Panthers disprove popular analytics narrative with their Stanley Cup win
NY Post
Why are all the spreadsheet folks, who have lectured all of us for years that teams cannot win the Stanley Cup if they are paying their No. 1 goaltender at least 10 percent of the cap, so silent now after the Panthers have gone back-to-back with Sergei Bobrovsky in the net?
Bobrovsky, who has completed the sixth season of his seven-year deal for $10 million per, shares the distinction with Aleksander Barkov as Florida’s highest-paid player. A year ago, Bobrovsky accounted for 11.976 percent of the cap. This year, the 36-year-old Russian accounted for 11.363 percent of the cap.
(Igor Shesterkin will account for 11.518 percent of the cap when the 29-year-old’s eight-year extension at $11M per kicks in July 1. If the Rangers do not end the three-decade-plus drought during Shesterkin’s tenure, it won’t be because they invested too much into their franchise goalie.)
And though Connor McDavid won the Conn Smythe last year before Sam Bennett was named the playoffs MVP this year, Bobrovsky was the ultimate difference maker each time around.

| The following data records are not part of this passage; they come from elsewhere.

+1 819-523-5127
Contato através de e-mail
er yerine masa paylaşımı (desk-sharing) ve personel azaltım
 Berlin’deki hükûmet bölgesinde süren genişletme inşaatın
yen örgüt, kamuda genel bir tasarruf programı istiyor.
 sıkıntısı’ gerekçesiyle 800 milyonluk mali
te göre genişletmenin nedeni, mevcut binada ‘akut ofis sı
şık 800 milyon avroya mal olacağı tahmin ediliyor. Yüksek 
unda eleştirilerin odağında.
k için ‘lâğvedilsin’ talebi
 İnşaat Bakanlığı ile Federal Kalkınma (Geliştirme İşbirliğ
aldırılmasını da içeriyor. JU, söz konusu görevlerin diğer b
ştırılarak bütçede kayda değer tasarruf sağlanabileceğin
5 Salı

There have been exceptions to the rule, but the notion that legit contenders can get by with middle-tier netminders has always been patently absurd.

The Knicks won’t be raising a banner to the rafters at Madison Square Garden to commemorate their victory in the 2025 NBA Cup, and you can count your humble narrator among the faction that wishes they’d chosen differently. I’m not quite sure when it became mandatory to rinse as much fun out of sports as possible, but we’re sure trying.